▸ Reading text:
>>>
Personalized Adaptation with Pre-trained Speech Encoders for Continuous Emotion Recognition

Journal/Conference : INTERSPEECH
Year(published year): 2023
Author: Tran, M., Yin, Y., Soleymani, M.
Subject: Speech Emotion Recognition, Personalization, Adaptation

Personalized Adaptation with Pre-trained Speech Encoders for Continuous Emotion Recognition

Abstract

  • To achieve unsupervised personalized emotion recognition, we first pre-train an encoder with learnable speaker embeddings in a self-supervised manner to learn robust speech representations conditioned on speakers.
  • We propose an unsupervised method to compensate for the label distribution shifts by finding similar speakers and leveraging their label distributions from the training set.

Introduction

(1) What happens to the personalization gap as the number of speakers increases for fine-tuned encoders?

(2) How do existing personalization methods behave when the input speech features are not fixed?

(3) How can we incorporate personalization with pre-trained encoders to boost performance?

  • We first show that as the number of speakers increases, the personalization gap (the performance difference between speaker-dependent and speaker-independent) of fine-tuned models decreases, which motivates the need for methods that adapts the pre-trained weights for personalization prior to fine-tuning. Hence, we propose to continue the pre-training process of the speech encoder jointly with speaker embeddings (see Figure 2 (a)).

  • We also introduce a simple yet effective unsupervised personalized calibration step to adjust label distribution per speaker for better accuracy (see Figure 2 (b)). The proposed methods are unsupervised, requiring no prior knowledge of the test labels.

  • The major contributions of this work are as follows.

(1)We propose a method for personalized adaptive pre-training to adjust the existing speech encoders for a fixed set of speakers.

(2) We propose an unsupervised personalized post-inference technique to adjust the label distributions.

(3)We provide extensive experimental results along with an ablation study to demonstrate the effectiveness of the methods.

(4) We further show that our methods can be extended to unseen speakers without the need to re-train any component, achieving superior performance compared to the baselines

Adaptive Pre-training

  • In the field of speech emotion recognition, Chen et al. [10] propose a novel pseudo-label generation method in combination with task-adaptive pre-training for wav2vec2.0 [12] to boost emotion recognition accuracy. However, there is no prior work exploring personalized adaptive pre-training.
<<<
▸ Provided material:
>>>
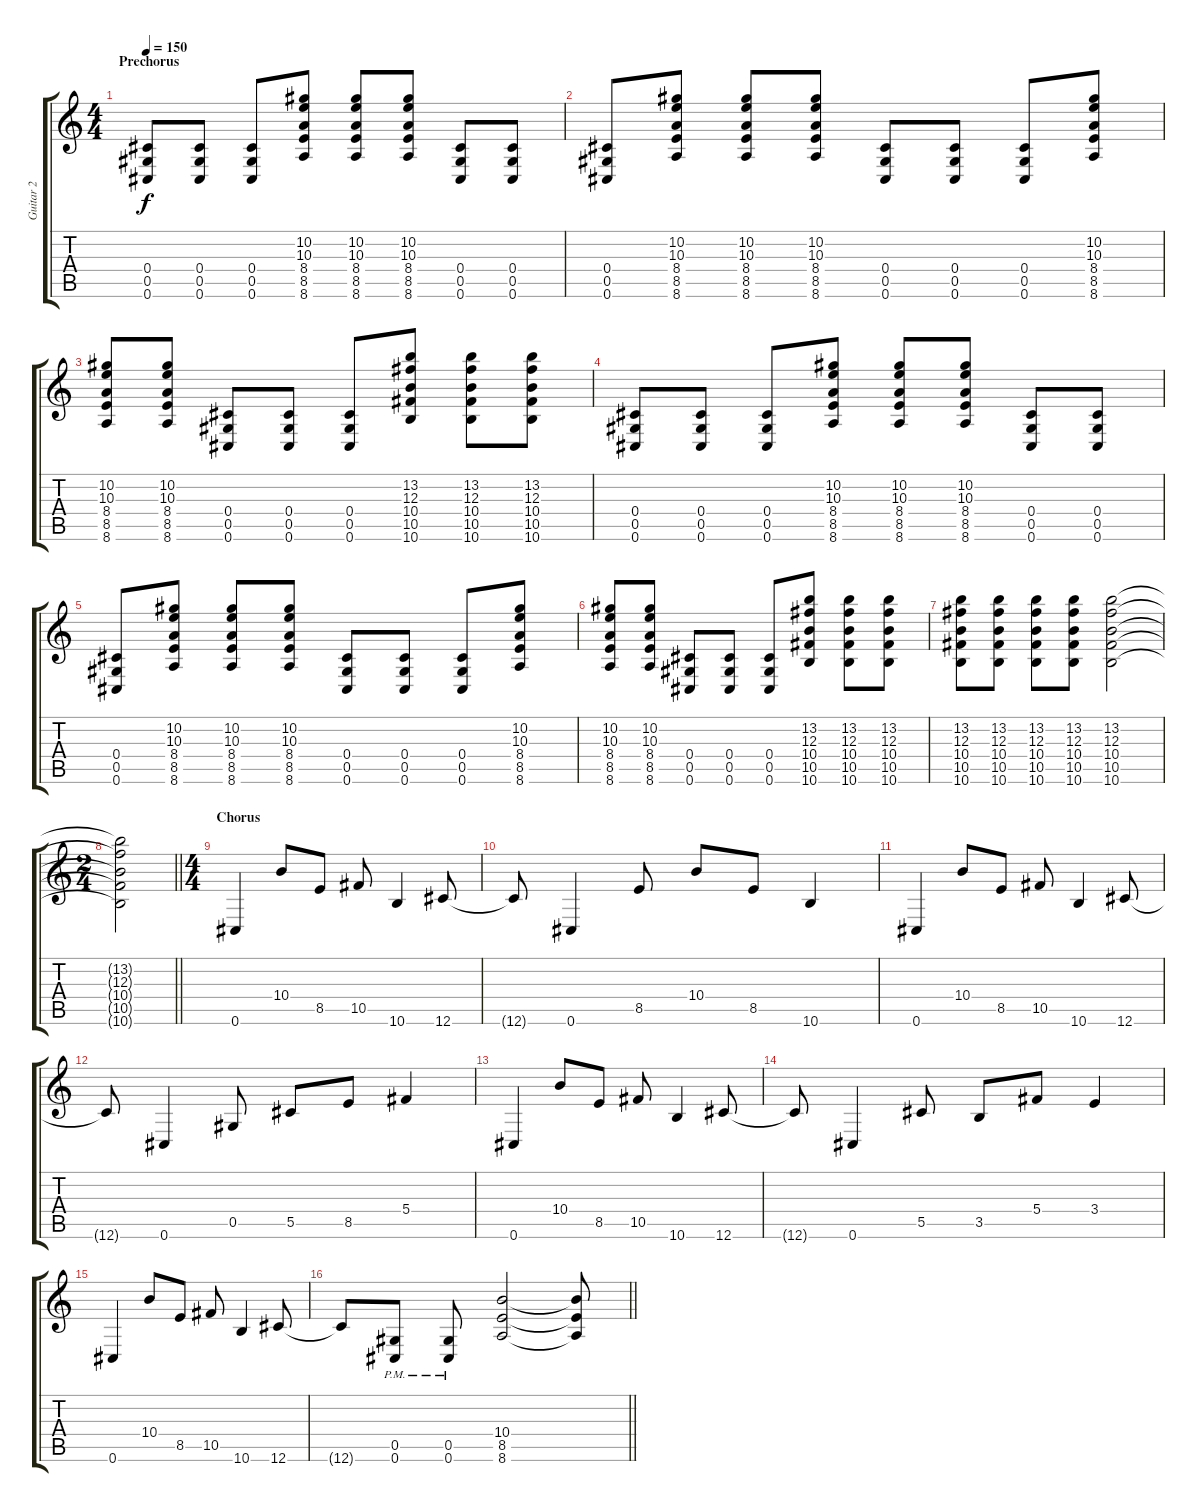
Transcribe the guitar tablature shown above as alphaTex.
<<<
▸ To-do list:
[1] Answer from the emotion recognition paper summary:
(a) According to the introduction, what happens to the personalization gap of fine-tuned models as the number of speakers increases?
(b) Which speech encoder did Chen et al. combine with task-adaptive pre-training?
(c) In what year was the work published?
[2] Carry on the emotion recognition paper summary, starting after its final sentence.
The material is unrelated to the emotion recognition paper summary.

▸ Answers:
[1]
(a) It decreases.
(b) wav2vec2.0.
(c) 2023.

[2]
Personalized Speech Emotion Recognition

  • Most relevant to our work is the unsupervised personalized method proposed by Sridhar et al. [14], which is validated on the same dataset (MSP-Podcast) as in this paper. They propose to find speakers in the train set to form the adaptation set whose acoustic patterns closely resemble those of the speakers in the test set. Specifically, they apply Principal Component Analysis (PCA) on the feature set proposed for the computational paralinguistics challenge (ComParE) [19] and fit Gaussian Mixture Models to measure the speaker similarity based on the KL divergence metric.

  • we explore personalization with fine-tuned encoders instead of pre-extracted features, which achieves superior performance compared to the best-performing models. For example, our weakest baseline (HuBERT-large fine-tuning) achieves a two times higher Concordance Correlation Coefficient (CCC) compared to the reported results from Sridhar et al. [14] for valence estimation. More importantly, our method is extensible and remains effective for unseen speakers without the need to re-train any components.

Preliminary information

Problem Formulation

  • Our goal is to produce a robust emotion recognition model that performs better than a model exposed to the same amount of data excluding speaker ID information. We further want our method to be extensible to new speakers outside of D.

Dataset

  • We use the MSP-Podcast corpus [13] as our dataset D. MSP-Podcast is the largest corpus for speech emotion recognition in English, containing emotionally rich podcast segments retrieved from audio-sharing websites.

  • In this paper, we focus on arousal and valence estimation. The labels range from 1 to 7. The dataset contains pre-defined train, validation, and test sets, namely $D_{tr}, D_{val}, D_{te}$, which are subject independent.

  • We use two versions of the dataset, namely v1.6 and v1.10, for the experiments. To be consistent with prior studies [20, 14, 9], most of our experiments are based on MSP-Podcast v1.6. We remove all the utterances marked with “Unknown” speakers in accordance with our problem formulation.

Pre-trained Speech Encoder

  • HuBERT consists of two main components, namely a 1D CNN and a Transformer encoder [22]. The 1D CNN takes raw waveforms as inputs and returns low-level feature representations of speech.

  • Therefore, the pre-training loss $L_{pt}$ for HuBERT can be defined as the sum of the cross-entropy loss computed over the masked frames.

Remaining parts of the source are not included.